[[ Listed records open ]]
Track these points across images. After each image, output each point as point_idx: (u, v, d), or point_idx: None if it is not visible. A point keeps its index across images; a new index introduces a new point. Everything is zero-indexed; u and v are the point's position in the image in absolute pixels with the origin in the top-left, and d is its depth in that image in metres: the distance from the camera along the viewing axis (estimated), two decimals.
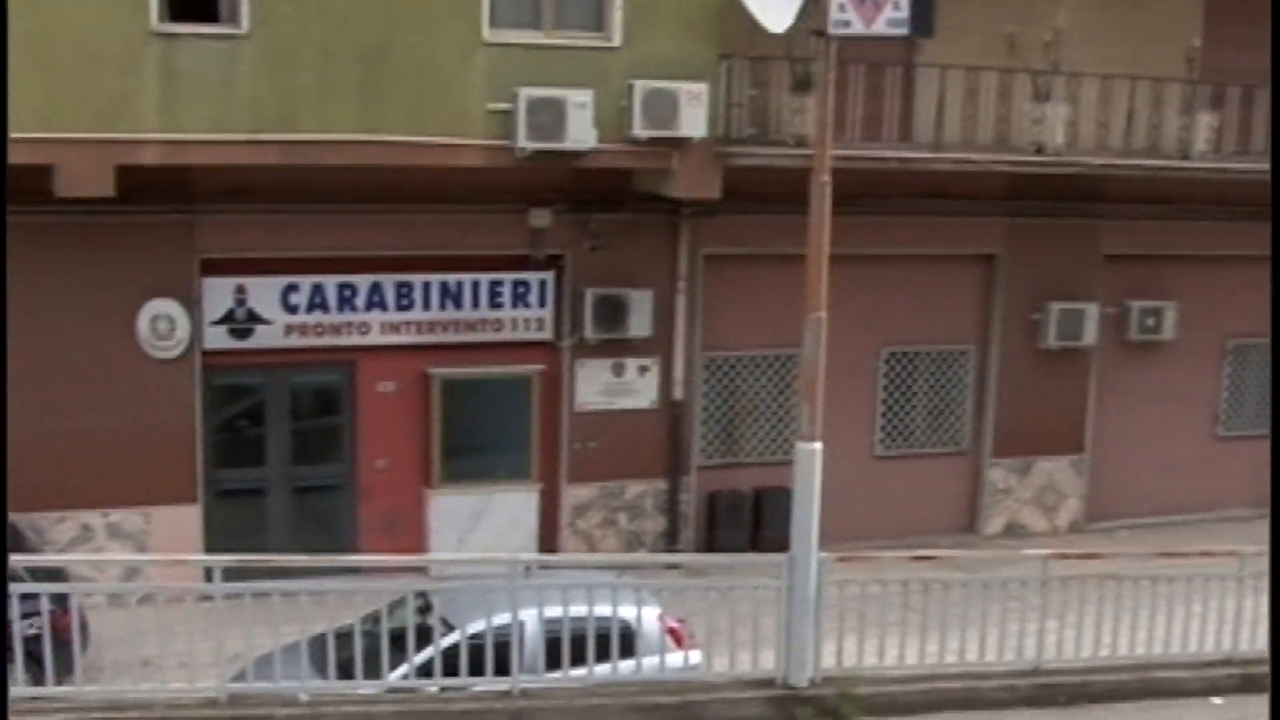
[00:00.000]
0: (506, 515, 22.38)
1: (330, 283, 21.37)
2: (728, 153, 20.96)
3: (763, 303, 22.85)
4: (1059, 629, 15.76)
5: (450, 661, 14.32)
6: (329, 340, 21.51)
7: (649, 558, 21.86)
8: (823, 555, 14.70)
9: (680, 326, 22.78)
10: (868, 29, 14.19)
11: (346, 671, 14.32)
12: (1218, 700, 15.85)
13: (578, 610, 14.33)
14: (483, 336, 22.08)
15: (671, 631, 15.36)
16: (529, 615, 14.39)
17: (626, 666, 14.72)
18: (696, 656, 15.36)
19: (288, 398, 21.93)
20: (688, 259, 22.63)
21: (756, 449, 23.92)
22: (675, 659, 15.19)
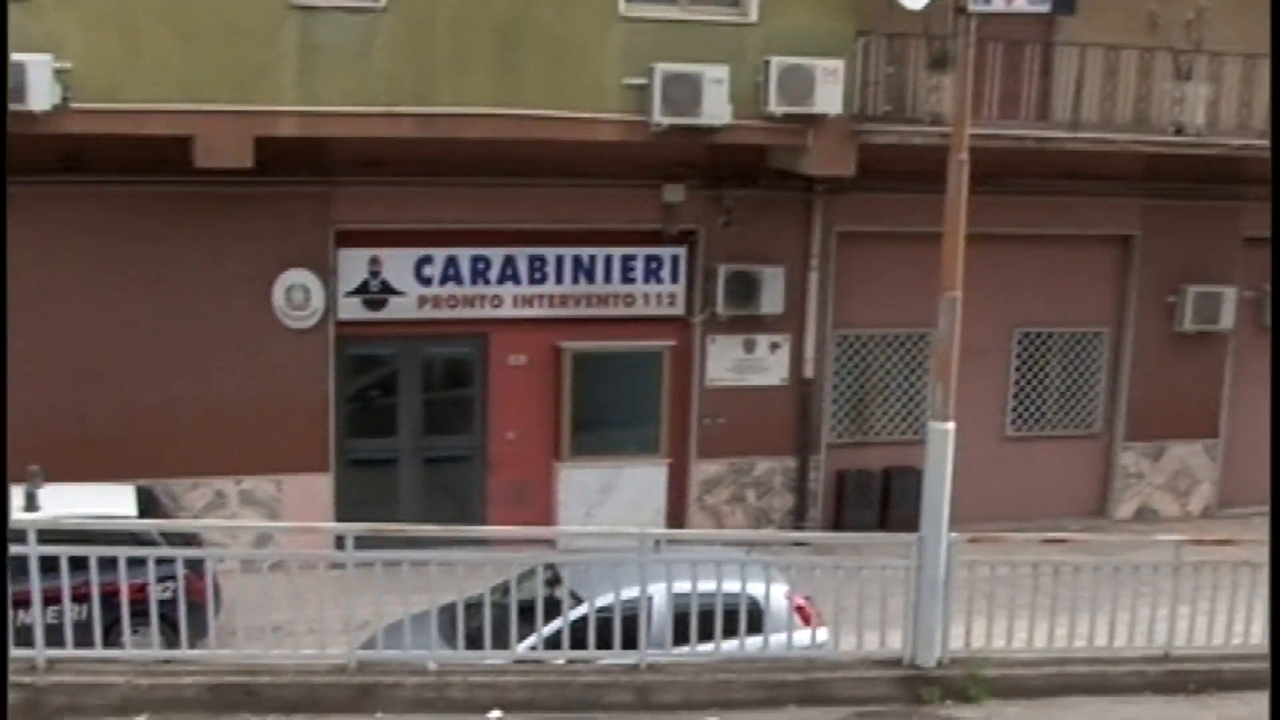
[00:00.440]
0: (635, 490, 22.42)
1: (464, 255, 21.48)
2: (863, 130, 20.85)
3: (894, 281, 22.74)
4: (1190, 615, 15.53)
5: (578, 634, 14.37)
6: (462, 312, 21.63)
7: (777, 535, 21.82)
8: (952, 536, 14.59)
9: (812, 304, 22.71)
10: (1009, 6, 14.07)
11: (475, 641, 14.38)
12: None
13: (706, 586, 14.30)
14: (614, 311, 22.13)
15: (799, 609, 15.30)
16: (657, 590, 14.36)
17: (753, 643, 14.67)
18: (823, 635, 15.31)
19: (420, 369, 22.08)
20: (820, 236, 22.55)
21: (886, 428, 23.82)
22: (802, 637, 15.14)
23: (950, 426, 14.49)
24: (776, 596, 14.92)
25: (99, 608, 13.44)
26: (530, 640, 14.52)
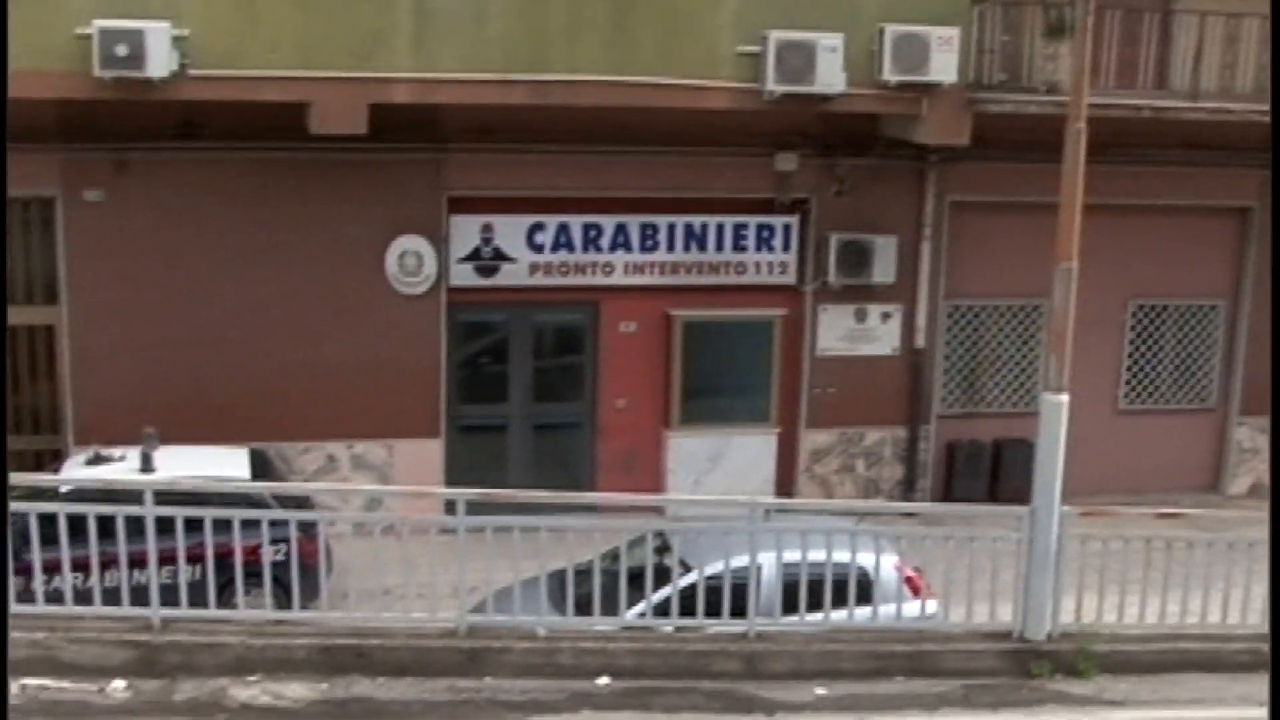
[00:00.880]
0: (744, 458, 22.42)
1: (576, 222, 21.52)
2: (978, 99, 20.67)
3: (1007, 251, 22.58)
4: None
5: (686, 602, 14.39)
6: (573, 280, 21.68)
7: (887, 505, 21.71)
8: (1065, 509, 14.50)
9: (924, 273, 22.58)
10: None
11: (584, 608, 14.44)
12: None
13: (816, 555, 14.28)
14: (726, 279, 22.11)
15: (908, 580, 15.24)
16: (767, 559, 14.34)
17: (862, 614, 14.65)
18: (933, 606, 15.26)
19: (530, 336, 22.15)
20: (933, 205, 22.42)
21: (997, 399, 23.67)
22: (911, 608, 15.09)
23: (1064, 398, 14.38)
24: (886, 567, 14.87)
25: (213, 569, 13.59)
26: (639, 607, 14.54)
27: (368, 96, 18.76)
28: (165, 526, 13.40)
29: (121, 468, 17.22)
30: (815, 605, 14.33)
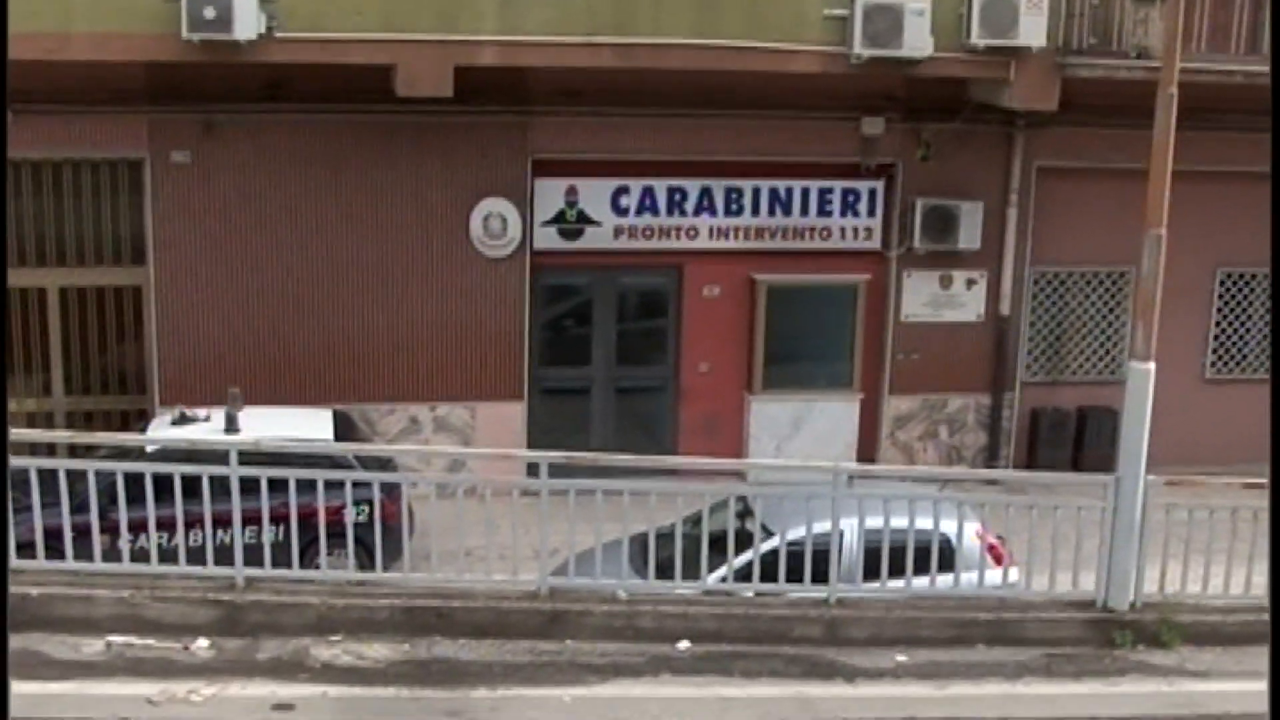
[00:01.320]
0: (826, 424, 22.36)
1: (660, 186, 21.48)
2: (1066, 63, 20.46)
3: (1094, 218, 22.39)
4: None
5: (768, 567, 14.39)
6: (657, 243, 21.65)
7: (969, 472, 21.65)
8: (1150, 478, 14.39)
9: (1010, 240, 22.41)
10: None
11: (665, 572, 14.46)
12: None
13: (898, 522, 14.24)
14: (810, 244, 22.02)
15: (990, 548, 15.17)
16: (849, 524, 14.32)
17: (944, 581, 14.60)
18: (1014, 575, 15.19)
19: (614, 299, 22.14)
20: (1020, 171, 22.22)
21: (1082, 367, 23.49)
22: (993, 576, 15.02)
23: (1151, 366, 14.26)
24: (968, 535, 14.81)
25: (296, 529, 13.68)
26: (720, 572, 14.53)
27: (453, 59, 18.75)
28: (249, 487, 13.50)
29: (206, 428, 17.35)
30: (896, 572, 14.28)
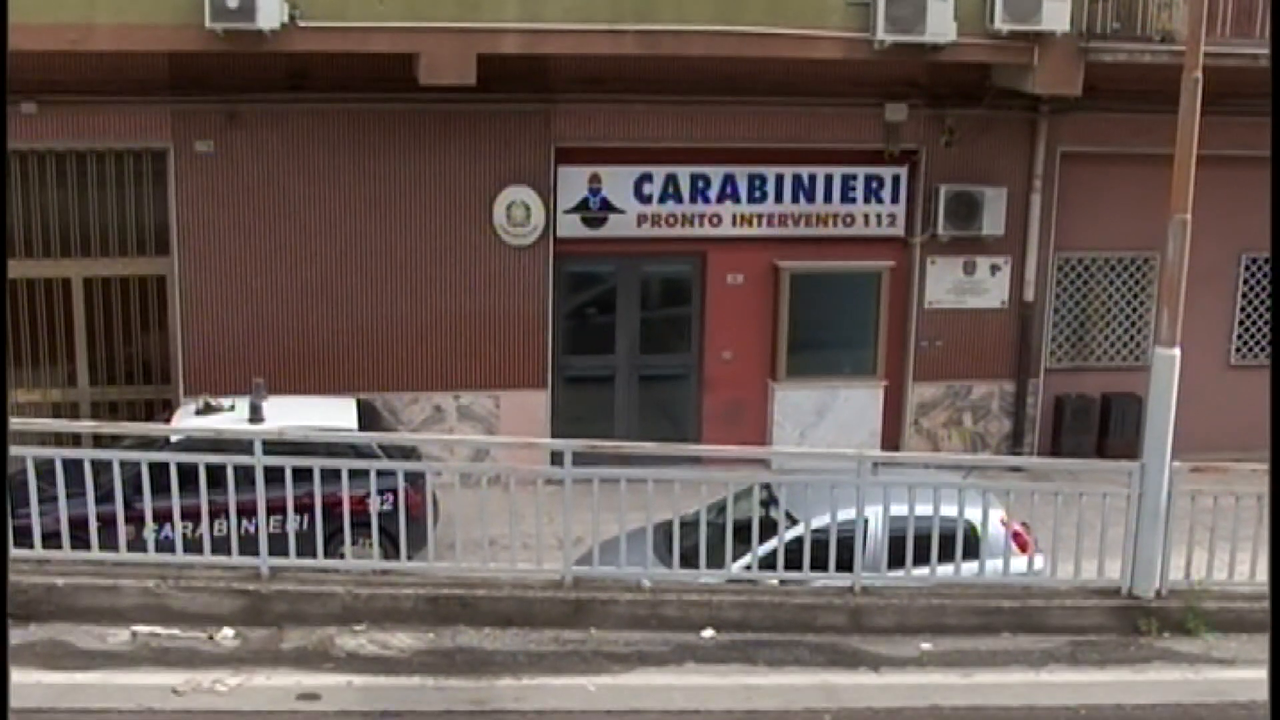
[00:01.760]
0: (850, 411, 22.34)
1: (683, 173, 21.45)
2: (1090, 48, 20.39)
3: (1118, 203, 22.34)
4: None
5: (792, 555, 14.35)
6: (680, 231, 21.63)
7: (994, 459, 21.59)
8: (1175, 464, 14.32)
9: (1034, 225, 22.36)
10: None
11: (689, 560, 14.42)
12: None
13: (923, 509, 14.19)
14: (833, 231, 21.99)
15: (1015, 536, 15.13)
16: (873, 512, 14.30)
17: (968, 569, 14.56)
18: (1039, 562, 15.15)
19: (637, 287, 22.13)
20: (1044, 156, 22.16)
21: (1106, 353, 23.43)
22: (1018, 564, 14.99)
23: (1176, 352, 14.18)
24: (993, 522, 14.78)
25: (320, 518, 13.69)
26: (744, 560, 14.52)
27: (476, 47, 18.74)
28: (274, 476, 13.51)
29: (230, 417, 17.39)
30: (921, 560, 14.26)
[[ Listed records closed ]]
[Assigned task]: Leaving the pictures out, write out every entry exactly.

[Solution for this exercise]:
Track these points across images. After each image, output each point as point_idx: (u, v, d), or point_idx: None if it is not visible. A point keeps its index across images; a new index introduces a new point. Everything is zero-indexed; u and v are the point's position in the image in absolute pixels with the origin in the top-left, and d is its depth in that image in metres: the distance from the camera along the viewing axis (estimated), two decimals.
[00:00.000]
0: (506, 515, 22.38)
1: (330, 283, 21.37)
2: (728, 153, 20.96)
3: (763, 303, 22.85)
4: (1059, 629, 15.76)
5: (450, 661, 14.32)
6: (329, 340, 21.51)
7: (649, 558, 21.86)
8: (823, 555, 14.70)
9: (680, 326, 22.78)
10: (868, 29, 14.19)
11: (346, 671, 14.32)
12: (1218, 700, 15.85)
13: (578, 610, 14.33)
14: (483, 336, 22.08)
15: (671, 631, 15.36)
16: (529, 615, 14.39)
17: (626, 666, 14.72)
18: (696, 656, 15.36)
19: (288, 398, 21.93)
20: (688, 259, 22.63)
21: (756, 449, 23.92)
22: (675, 659, 15.19)
[00:00.440]
0: (635, 490, 22.42)
1: (464, 255, 21.48)
2: (863, 130, 20.85)
3: (894, 281, 22.74)
4: (1190, 615, 15.53)
5: (578, 634, 14.37)
6: (462, 312, 21.63)
7: (777, 535, 21.82)
8: (952, 536, 14.59)
9: (812, 304, 22.71)
10: (1009, 6, 14.07)
11: (475, 641, 14.38)
12: None
13: (706, 586, 14.30)
14: (614, 311, 22.13)
15: (799, 609, 15.30)
16: (657, 590, 14.36)
17: (753, 643, 14.67)
18: (823, 635, 15.31)
19: (420, 369, 22.08)
20: (820, 236, 22.55)
21: (886, 428, 23.82)
22: (802, 637, 15.14)
23: (950, 426, 14.49)
24: (776, 596, 14.92)
25: (99, 608, 13.44)
26: (530, 640, 14.52)
[00:00.880]
0: (744, 458, 22.42)
1: (576, 222, 21.52)
2: (978, 99, 20.67)
3: (1007, 251, 22.58)
4: None
5: (686, 602, 14.39)
6: (573, 280, 21.68)
7: (887, 505, 21.71)
8: (1065, 509, 14.50)
9: (924, 273, 22.58)
10: None
11: (584, 608, 14.44)
12: None
13: (816, 555, 14.28)
14: (726, 279, 22.11)
15: (908, 580, 15.24)
16: (767, 559, 14.34)
17: (862, 614, 14.65)
18: (933, 606, 15.26)
19: (530, 336, 22.15)
20: (933, 205, 22.42)
21: (997, 399, 23.67)
22: (911, 608, 15.09)
23: (1064, 398, 14.38)
24: (886, 567, 14.87)
25: (213, 569, 13.59)
26: (639, 607, 14.54)
27: (368, 96, 18.76)
28: (165, 526, 13.40)
29: (121, 468, 17.22)
30: (815, 605, 14.33)
[00:01.320]
0: (826, 424, 22.36)
1: (660, 186, 21.48)
2: (1066, 63, 20.46)
3: (1094, 218, 22.39)
4: None
5: (768, 567, 14.39)
6: (657, 243, 21.65)
7: (969, 472, 21.65)
8: (1150, 478, 14.39)
9: (1010, 240, 22.41)
10: None
11: (665, 572, 14.46)
12: None
13: (898, 522, 14.24)
14: (810, 244, 22.02)
15: (990, 548, 15.17)
16: (849, 524, 14.32)
17: (944, 581, 14.60)
18: (1014, 575, 15.19)
19: (614, 299, 22.14)
20: (1020, 171, 22.22)
21: (1082, 367, 23.49)
22: (993, 576, 15.02)
23: (1151, 366, 14.26)
24: (968, 535, 14.81)
25: (296, 529, 13.68)
26: (720, 572, 14.53)
27: (453, 59, 18.75)
28: (249, 487, 13.50)
29: (206, 428, 17.35)
30: (896, 572, 14.28)
[00:01.760]
0: (850, 411, 22.34)
1: (683, 173, 21.45)
2: (1090, 48, 20.39)
3: (1118, 203, 22.34)
4: None
5: (792, 555, 14.35)
6: (680, 231, 21.63)
7: (994, 459, 21.59)
8: (1175, 464, 14.32)
9: (1034, 225, 22.36)
10: None
11: (689, 560, 14.42)
12: None
13: (923, 509, 14.19)
14: (833, 231, 21.99)
15: (1015, 536, 15.13)
16: (873, 512, 14.30)
17: (968, 569, 14.56)
18: (1039, 562, 15.15)
19: (637, 287, 22.13)
20: (1044, 156, 22.16)
21: (1106, 353, 23.43)
22: (1018, 564, 14.99)
23: (1176, 352, 14.18)
24: (993, 522, 14.78)
25: (320, 518, 13.69)
26: (744, 560, 14.52)
27: (476, 47, 18.74)
28: (274, 476, 13.51)
29: (230, 417, 17.39)
30: (921, 560, 14.26)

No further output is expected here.